───── Materials provided

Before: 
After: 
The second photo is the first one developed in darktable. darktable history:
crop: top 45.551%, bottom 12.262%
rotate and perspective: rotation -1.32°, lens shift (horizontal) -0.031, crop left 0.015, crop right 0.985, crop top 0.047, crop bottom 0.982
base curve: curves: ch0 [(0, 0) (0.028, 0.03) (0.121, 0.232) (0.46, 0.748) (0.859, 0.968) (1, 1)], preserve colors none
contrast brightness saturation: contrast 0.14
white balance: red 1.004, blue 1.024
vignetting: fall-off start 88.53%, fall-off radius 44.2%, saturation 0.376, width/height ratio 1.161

──────────

Problem
Copy out every line of the data above word for word, changing nothing.

Output below
Before: 
After: 
The second photo is the first one developed in darktable. darktable history:
crop: top 45.551%, bottom 12.262%
rotate and perspective: rotation -1.32°, lens shift (horizontal) -0.031, crop left 0.015, crop right 0.985, crop top 0.047, crop bottom 0.982
base curve: curves: ch0 [(0, 0) (0.028, 0.03) (0.121, 0.232) (0.46, 0.748) (0.859, 0.968) (1, 1)], preserve colors none
contrast brightness saturation: contrast 0.14
white balance: red 1.004, blue 1.024
vignetting: fall-off start 88.53%, fall-off radius 44.2%, saturation 0.376, width/height ratio 1.161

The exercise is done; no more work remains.